Space Complexity Analysis:

The space complexity is O(N) in the worst case because we are creating sorted copies of the input strings in some implementations. In some languages like C++, the sort function may perform in-place sorting, reducing space complexity to O(1) in those cases. However, O(N) is a safe upper bound for space complexity.

Code Explanation (Python):

The Python code is concise and directly implements the approach:

class Solution:
    def checkIfCanBreak(self, s1: str, s2: str) -> bool:
        cs1 = sorted(s1)  # Sort s1
        cs2 = sorted(s2)  # Sort s2
        return all(a >= b for a, b in zip(cs1, cs2)) or all(  # Check if s1 dominates s2 or vice-versa
            a <= b for a, b in zip(cs1, cs2)
        )

zip(cs1, cs2) efficiently iterates through both sorted strings simultaneously. all(...) ensures that all pairwise comparisons satisfy the condition (greater than or equal to, or less than or equal to). The or combines both domination checks.

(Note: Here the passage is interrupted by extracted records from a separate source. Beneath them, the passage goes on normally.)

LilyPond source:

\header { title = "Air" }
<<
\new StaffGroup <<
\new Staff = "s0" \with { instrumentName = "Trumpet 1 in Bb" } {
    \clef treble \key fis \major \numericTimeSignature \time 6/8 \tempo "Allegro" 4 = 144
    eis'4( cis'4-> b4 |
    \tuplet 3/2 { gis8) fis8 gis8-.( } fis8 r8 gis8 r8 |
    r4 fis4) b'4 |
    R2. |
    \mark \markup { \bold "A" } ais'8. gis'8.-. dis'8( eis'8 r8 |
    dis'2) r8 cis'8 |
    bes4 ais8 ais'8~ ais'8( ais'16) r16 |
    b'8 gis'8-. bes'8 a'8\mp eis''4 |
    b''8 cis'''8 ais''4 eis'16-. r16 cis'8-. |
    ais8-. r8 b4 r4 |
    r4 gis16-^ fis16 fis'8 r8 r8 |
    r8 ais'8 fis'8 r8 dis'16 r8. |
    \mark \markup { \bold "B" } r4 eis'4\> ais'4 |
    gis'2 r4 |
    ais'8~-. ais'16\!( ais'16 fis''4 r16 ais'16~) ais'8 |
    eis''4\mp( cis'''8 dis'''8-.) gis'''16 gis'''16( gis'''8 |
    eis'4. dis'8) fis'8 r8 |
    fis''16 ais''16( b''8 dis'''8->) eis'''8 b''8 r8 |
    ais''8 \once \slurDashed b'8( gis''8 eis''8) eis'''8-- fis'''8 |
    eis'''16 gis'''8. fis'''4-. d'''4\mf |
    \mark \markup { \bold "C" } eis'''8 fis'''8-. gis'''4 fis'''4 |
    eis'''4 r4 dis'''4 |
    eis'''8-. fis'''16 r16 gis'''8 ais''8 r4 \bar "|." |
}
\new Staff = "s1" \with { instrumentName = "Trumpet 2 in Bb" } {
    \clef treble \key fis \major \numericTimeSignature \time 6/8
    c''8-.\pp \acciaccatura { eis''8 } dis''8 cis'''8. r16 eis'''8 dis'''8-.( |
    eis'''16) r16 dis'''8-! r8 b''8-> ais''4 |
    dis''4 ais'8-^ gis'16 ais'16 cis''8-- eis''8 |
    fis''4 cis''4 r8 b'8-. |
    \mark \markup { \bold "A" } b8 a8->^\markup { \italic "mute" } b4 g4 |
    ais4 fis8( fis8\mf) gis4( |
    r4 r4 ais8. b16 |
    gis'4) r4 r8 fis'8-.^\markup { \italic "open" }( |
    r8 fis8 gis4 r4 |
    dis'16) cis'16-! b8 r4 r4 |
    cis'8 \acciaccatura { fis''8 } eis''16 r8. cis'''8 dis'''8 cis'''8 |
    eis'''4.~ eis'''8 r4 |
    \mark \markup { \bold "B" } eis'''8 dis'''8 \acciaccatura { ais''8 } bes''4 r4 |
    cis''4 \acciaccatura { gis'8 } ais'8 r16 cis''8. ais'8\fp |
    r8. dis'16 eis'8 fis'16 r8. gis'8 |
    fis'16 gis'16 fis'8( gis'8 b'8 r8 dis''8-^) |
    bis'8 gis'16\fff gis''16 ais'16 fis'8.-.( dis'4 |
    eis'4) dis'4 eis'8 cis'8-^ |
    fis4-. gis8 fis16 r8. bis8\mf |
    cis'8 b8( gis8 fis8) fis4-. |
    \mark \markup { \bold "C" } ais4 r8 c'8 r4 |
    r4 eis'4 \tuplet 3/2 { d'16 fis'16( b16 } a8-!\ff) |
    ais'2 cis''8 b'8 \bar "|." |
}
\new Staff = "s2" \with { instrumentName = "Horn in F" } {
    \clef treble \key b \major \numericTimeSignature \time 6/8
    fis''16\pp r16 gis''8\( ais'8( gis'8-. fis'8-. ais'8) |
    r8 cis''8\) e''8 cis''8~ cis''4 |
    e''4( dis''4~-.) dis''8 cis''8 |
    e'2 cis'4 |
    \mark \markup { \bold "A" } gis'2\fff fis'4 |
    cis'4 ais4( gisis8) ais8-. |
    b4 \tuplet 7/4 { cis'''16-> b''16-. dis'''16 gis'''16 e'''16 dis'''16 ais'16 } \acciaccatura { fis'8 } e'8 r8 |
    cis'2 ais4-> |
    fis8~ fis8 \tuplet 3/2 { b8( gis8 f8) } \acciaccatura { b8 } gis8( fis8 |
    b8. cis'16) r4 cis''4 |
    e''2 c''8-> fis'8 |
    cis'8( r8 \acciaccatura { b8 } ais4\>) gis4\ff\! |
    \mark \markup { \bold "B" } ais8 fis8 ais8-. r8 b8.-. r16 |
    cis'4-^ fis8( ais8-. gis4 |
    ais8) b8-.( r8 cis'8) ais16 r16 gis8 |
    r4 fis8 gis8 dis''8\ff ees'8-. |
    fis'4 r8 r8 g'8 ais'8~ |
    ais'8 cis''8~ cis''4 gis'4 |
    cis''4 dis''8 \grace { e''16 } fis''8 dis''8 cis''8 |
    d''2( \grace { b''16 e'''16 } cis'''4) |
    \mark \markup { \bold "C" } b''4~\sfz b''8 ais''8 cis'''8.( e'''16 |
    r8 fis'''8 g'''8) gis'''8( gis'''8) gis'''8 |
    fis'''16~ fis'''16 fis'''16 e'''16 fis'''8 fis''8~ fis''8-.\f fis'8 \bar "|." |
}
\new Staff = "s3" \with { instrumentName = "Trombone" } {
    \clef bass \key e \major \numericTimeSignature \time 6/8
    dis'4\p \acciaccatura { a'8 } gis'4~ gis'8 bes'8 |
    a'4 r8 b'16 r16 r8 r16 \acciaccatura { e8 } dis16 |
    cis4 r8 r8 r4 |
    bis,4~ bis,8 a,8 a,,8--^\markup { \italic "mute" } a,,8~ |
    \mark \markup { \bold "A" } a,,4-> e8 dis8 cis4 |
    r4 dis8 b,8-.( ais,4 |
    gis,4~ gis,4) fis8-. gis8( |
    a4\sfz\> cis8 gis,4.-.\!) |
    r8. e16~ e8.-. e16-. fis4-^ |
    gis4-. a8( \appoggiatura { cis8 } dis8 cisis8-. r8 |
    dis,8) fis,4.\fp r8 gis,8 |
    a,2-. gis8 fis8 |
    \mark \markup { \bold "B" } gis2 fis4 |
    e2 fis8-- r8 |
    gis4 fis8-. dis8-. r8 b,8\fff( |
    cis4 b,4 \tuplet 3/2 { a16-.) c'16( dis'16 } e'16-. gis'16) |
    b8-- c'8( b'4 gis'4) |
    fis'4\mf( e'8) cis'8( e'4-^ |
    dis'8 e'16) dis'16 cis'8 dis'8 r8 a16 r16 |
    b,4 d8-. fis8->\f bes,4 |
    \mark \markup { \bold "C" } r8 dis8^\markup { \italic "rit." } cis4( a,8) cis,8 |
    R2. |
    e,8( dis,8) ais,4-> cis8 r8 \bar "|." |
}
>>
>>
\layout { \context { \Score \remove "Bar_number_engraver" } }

Code Explanation (Other Languages):

The code in Java, C++, Go, and TypeScript follows the same algorithmic approach. The differences primarily lie in syntax and how sorting and character array handling are implemented in each language. For example:

  • Java: Uses Arrays.sort() for sorting and iterates with a for loop and explicit array index access.
  • C++: Uses std::sort() for sorting and iterates with a for loop and explicit array index access.
  • Go: Uses sort.Slice() which requires a custom comparison function for sorting byte slices. Uses a nested function for better code organization.
  • TypeScript: Uses Array.from() to convert strings to arrays, .sort() for sorting, and for loops.

All the implementations, however, maintain the same core logic of sorting and comparing the strings to determine if one can break the other.